Ronny Bergmann 2027-03-03
Introduction
In this example we compare the Pprojected Gradient Algorithm (PGA) as introduced in [BFNZ25] with both the Augmented Lagrangian Method (ALM) and the Exact Penalty Method (EPM) [LB19].
using Chairmarks, CSV, DataFrames, Manifolds, Manopt, CairoMakie, Random
Consider the constrained Riemannian center of mass for a given set of points ``q_i M$ $i=1,\ldots,N$ given by
\[\operatorname*{arg\,min}_{p\in\mathcal C} \sum_{i=1}^N d_{\mathrm{M}}^2(p,q_i)\]
constrained to a set $\mathcal C \subset \mathcal M$.
For this experiment set $\mathcal M = \mathbb H^2$ is the Hyperbolic space and the constrained set $\mathcal C = C_{c,r}$ as the ball of radius $r$ around the center point $c$, where we choose here $r=1$ and $c = (0,0,1)^{\mathrm{T}}$.
M = Hyperbolic(2)
c = Manifolds._hyperbolize(M, [0, 0])
radius = 1.0
# Sample the boundary
unit_circle = [
exp(M, c, get_vector(M, c, radius .* [cos(α), sin(α)], DefaultOrthonormalBasis())) for
α in 0:(2π / 720):(2π)
]
Our data consists of $N=200$ points, where we skew the data a bit to force the mean to be outside of the constrained set $\mathcal C$.
N = 200;
σ = 1.5
Random.seed!(42)
# N random points moved to top left to have a mean outside
data_pts = [
exp(
M,
c,
get_vector(
M, c, σ .* randn(manifold_dimension(M)) .+ [2.5, 2.5], DefaultOrthonormalBasis()
),
) for _ in 1:N
]
Cost, gradient and projection
We can formulate the constrained problem above in two different forms. Both share a cost adn require a gradient. For performance reasons, we also provide a mutating variant of the gradient
f(M, p; pts=[op]) = 1 / (2 * length(pts)) .* sum(distance(M, p, q)^2 for q in pts);
grad_f(M, p; pts=[op]) = -1 / length(pts) .* sum(log(M, p, q) for q in pts);
function grad_f!(M, X, p; pts=[op])
zero_vector!(M, X, p)
Y = zero_vector(M, p)
for q in pts
log!(M, Y, p, q)
X .+= Y
end
X .*= -1 / length(pts)
return X
end;
We can model the constrained either with an inequality constraint $g(p) \geq 0$ or using a projection onto the set.
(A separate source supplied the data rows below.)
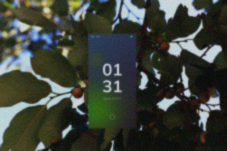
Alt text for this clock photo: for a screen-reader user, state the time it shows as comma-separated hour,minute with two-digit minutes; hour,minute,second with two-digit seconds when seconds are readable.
1,31
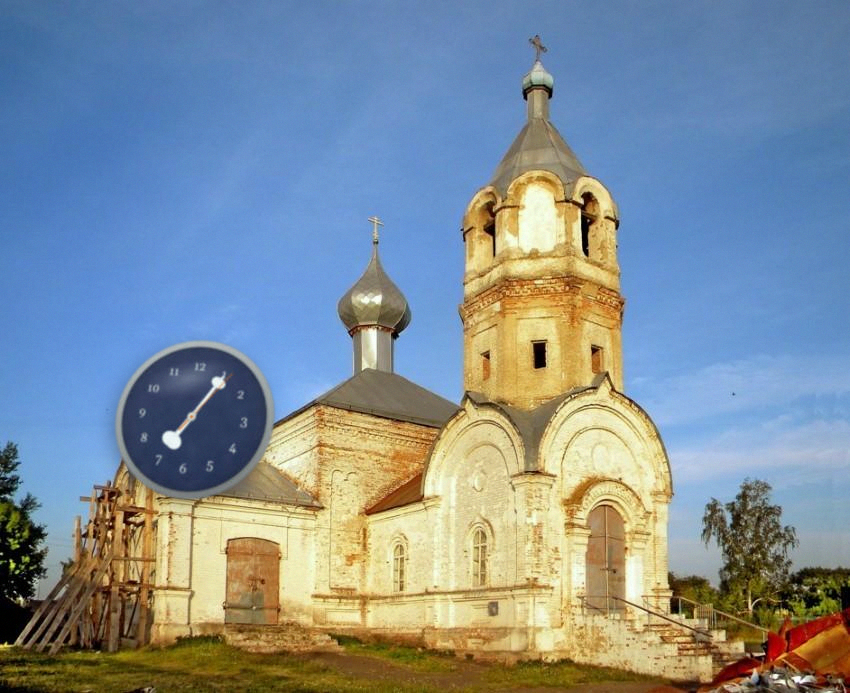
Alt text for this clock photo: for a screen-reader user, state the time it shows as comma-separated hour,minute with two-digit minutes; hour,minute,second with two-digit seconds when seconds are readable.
7,05,06
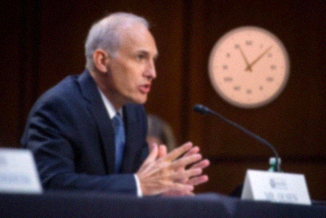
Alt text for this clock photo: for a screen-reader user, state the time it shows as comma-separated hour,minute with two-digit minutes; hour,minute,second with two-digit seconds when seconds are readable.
11,08
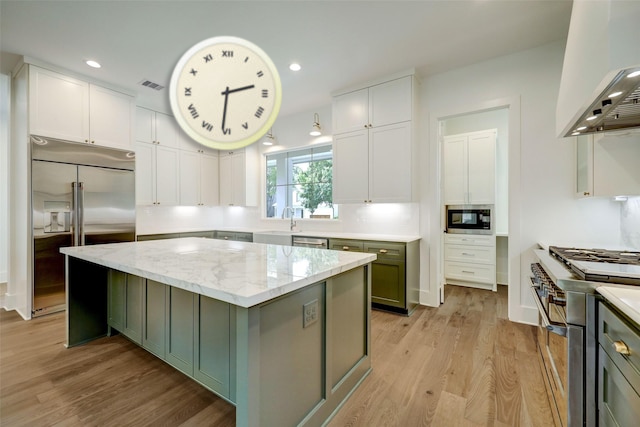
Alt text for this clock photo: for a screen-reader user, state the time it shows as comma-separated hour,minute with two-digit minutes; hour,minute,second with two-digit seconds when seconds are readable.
2,31
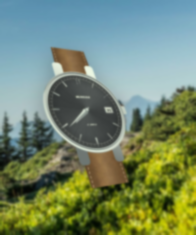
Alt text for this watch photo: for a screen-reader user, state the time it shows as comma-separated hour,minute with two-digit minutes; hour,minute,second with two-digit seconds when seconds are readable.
7,39
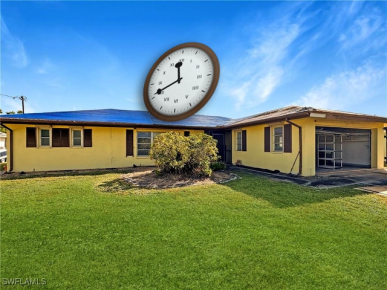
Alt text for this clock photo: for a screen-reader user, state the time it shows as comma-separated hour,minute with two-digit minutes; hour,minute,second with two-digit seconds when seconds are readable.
11,41
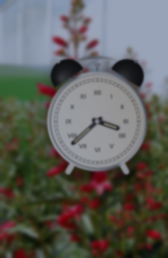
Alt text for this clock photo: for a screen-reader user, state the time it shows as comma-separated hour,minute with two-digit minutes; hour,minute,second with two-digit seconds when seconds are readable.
3,38
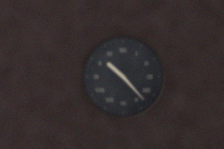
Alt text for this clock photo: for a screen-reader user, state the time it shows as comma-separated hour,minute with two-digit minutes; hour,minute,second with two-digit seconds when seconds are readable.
10,23
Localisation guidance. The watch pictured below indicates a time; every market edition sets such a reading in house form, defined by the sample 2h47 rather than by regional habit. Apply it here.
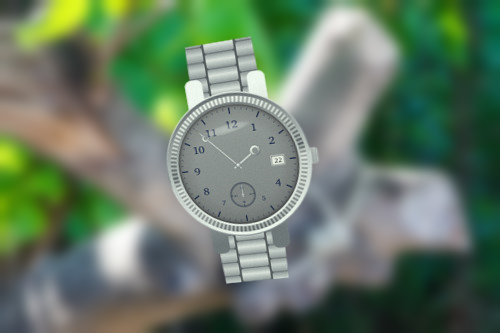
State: 1h53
For the gradient of $g$ and the projection we again also provide mutating variants.
g(M, p) = distance(M, c, p)^2 - radius^2;
indicator_C(M, p) = (g(M, p) ≤ 0) ? 0 : Inf;
function project_C(M, p, r=radius)
X = log(M, c, p)
n = norm(M, c, X)
q = (n > r) ? exp(M, c, (r / n) * X) : copy(M, p)
return q
end;
function project_C!(M, q, p; X=zero_vector(M, c), r=radius)
log!(M, X, c, p)
n = norm(M, c, X)
if (n > r)
exp!(M, q, c, (r / n) * X)
else
copyto!(M, q, p)
end
return q
end;
grad_g(M, p) = -2 * log(M, p, c);
function grad_g!(M, X, p)
log!(M, X, p, c)
X .*= -2
return X
end
The mean
For comparison, we first compute the Riemannian center of mass, that is the minimization above but not constrained to $\mathcal C$. We can then project this onto $\mathcal C$. For the projected mean we obtain $g(p) = 0$ since the original mean is outside of the set, the projected one lies on the boundary.
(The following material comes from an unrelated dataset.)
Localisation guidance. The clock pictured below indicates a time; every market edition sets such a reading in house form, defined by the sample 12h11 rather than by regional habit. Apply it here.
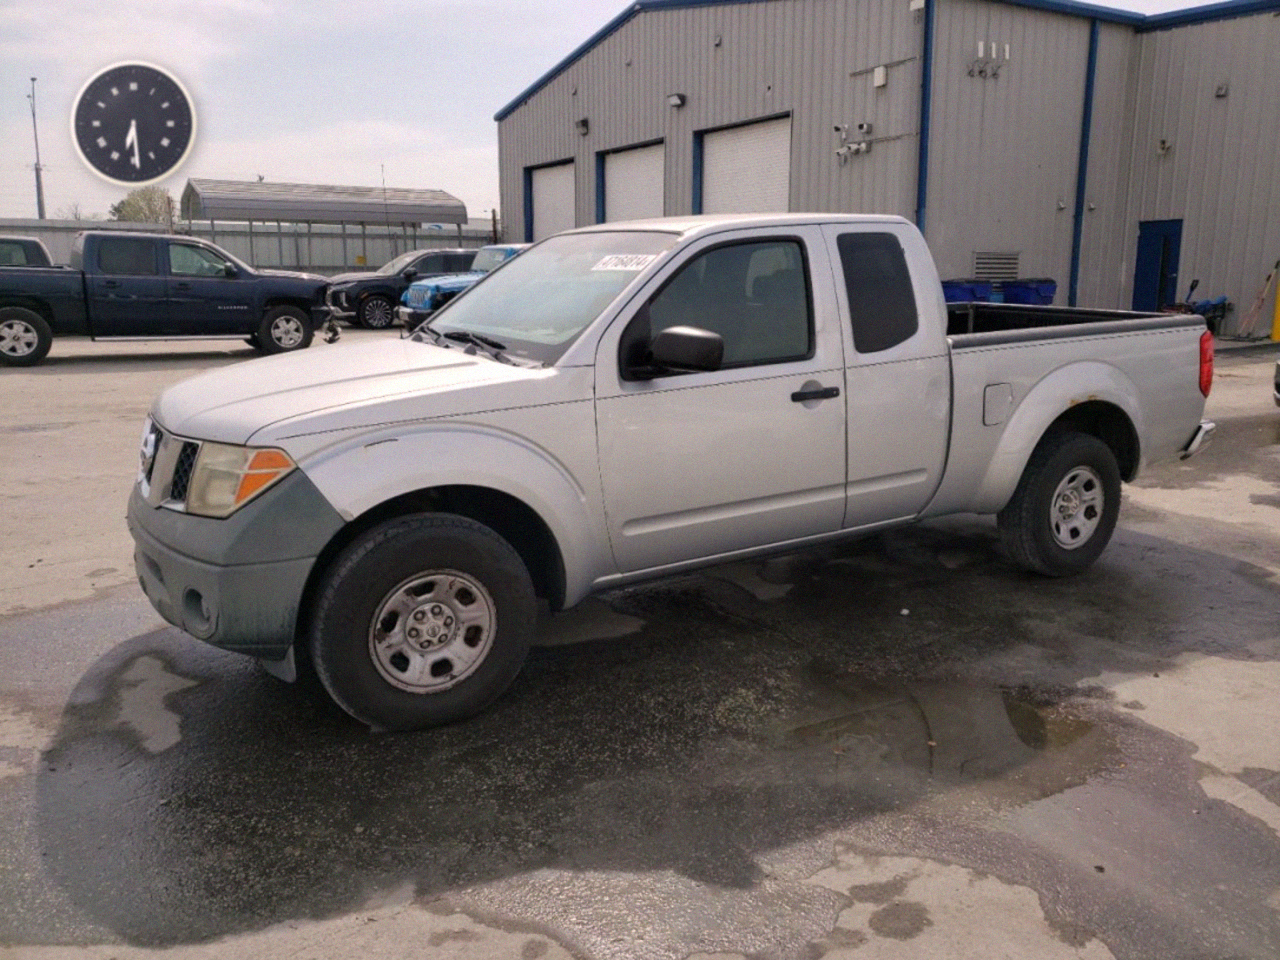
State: 6h29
mean_data = mean(M, data_pts)
mean_projected = project_C(M, mean_data)
g(M, mean_projected)
0.0
The experiment
We first define the specific data cost functions
_f(M, p) = f(M, p; pts=data_pts)
_grad_f(M, p) = grad_f(M, p; pts=data_pts)
_grad_f!(M, X, p) = grad_f!(M, X, p; pts=data_pts)
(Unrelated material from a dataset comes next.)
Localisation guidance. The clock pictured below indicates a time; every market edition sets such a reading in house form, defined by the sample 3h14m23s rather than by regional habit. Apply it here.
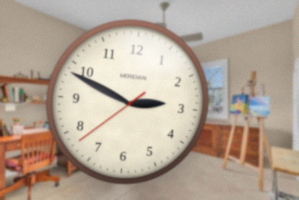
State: 2h48m38s
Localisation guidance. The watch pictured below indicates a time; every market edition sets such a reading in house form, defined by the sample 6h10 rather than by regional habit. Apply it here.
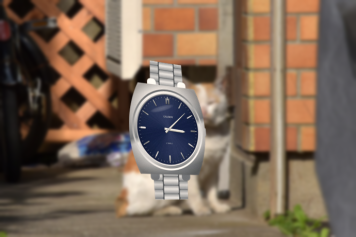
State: 3h08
and in a first run record a projected gradient method solver run
mean_pg = copy(M, c) # start at the center
@time pgms = projected_gradient_method!(
M, _f, _grad_f!, project_C!, mean_pg;
evaluation=InplaceEvaluation(),
indicator=indicator_C,
debug=[:Iteration, :Cost, " ", :GradientNorm, "\n", 1, :Stop],
record=[:Iteration, :Iterate, :Cost, :Gradient],
stopping_criterion=StopAfterIteration(150) |
StopWhenProjectedGradientStationary(M, 1e-7),
return_state=true,
)
Initial f(x): 8.519830
# 1 f(x): 5.741908 |grad f(p)|:3.560737798355543
# 2 f(x): 5.741846 |grad f(p)|:1.881900575821152
# 3 f(x): 5.741846 |grad f(p)|:1.8819696248924744
# 4 f(x): 5.741846 |grad f(p)|:1.881964795224877
# 5 f(x): 5.741846 |grad f(p)|:1.8819649705365404
# 6 f(x): 5.741846 |grad f(p)|:1.8819649640556793
At iteration 6 algorithm has reached a stationary point, since the distance from the last iterate to the projected gradient (1.0030679901141345e-8) less than 1.0e-7.
1.589012 seconds (7.34 M allocations: 370.937 MiB, 3.65% gc time, 99.67% compilation time)
# Solver state for `Manopt.jl`s Projected Gradient Method
After 6 iterations
## Parameters
* inverse retraction method: LogarithmicInverseRetraction()
* retraction method: ExponentialRetraction()
## Stepsize for the gradient step
ConstantLength(1.0; type=:relative)
## Stepsize for the complete step
ArmijoLinesearch(;
initial_stepsize=1.0
retraction_method=ExponentialRetraction()
contraction_factor=0.95
sufficient_decrease=0.1
)
## Stopping criterion
Stop When _one_ of the following are fulfilled:
* Max Iteration 150: not reached
* projected gradient stationary (<1.0e-7): reached
Overall: reached
This indicates convergence: Yes
## Debug
:Iteration = [(:Iteration, "# %-6d"), (:Cost, "f(x): %f"), " ", (:GradientNorm, "|grad f(p)|:%s"), "\n", 1]
:Stop = :Stop
## Record
(Iteration = RecordGroup([RecordIteration(), RecordIterate(Vector{Float64}), RecordCost(), RecordGradient{Vector{Float64}}()]),)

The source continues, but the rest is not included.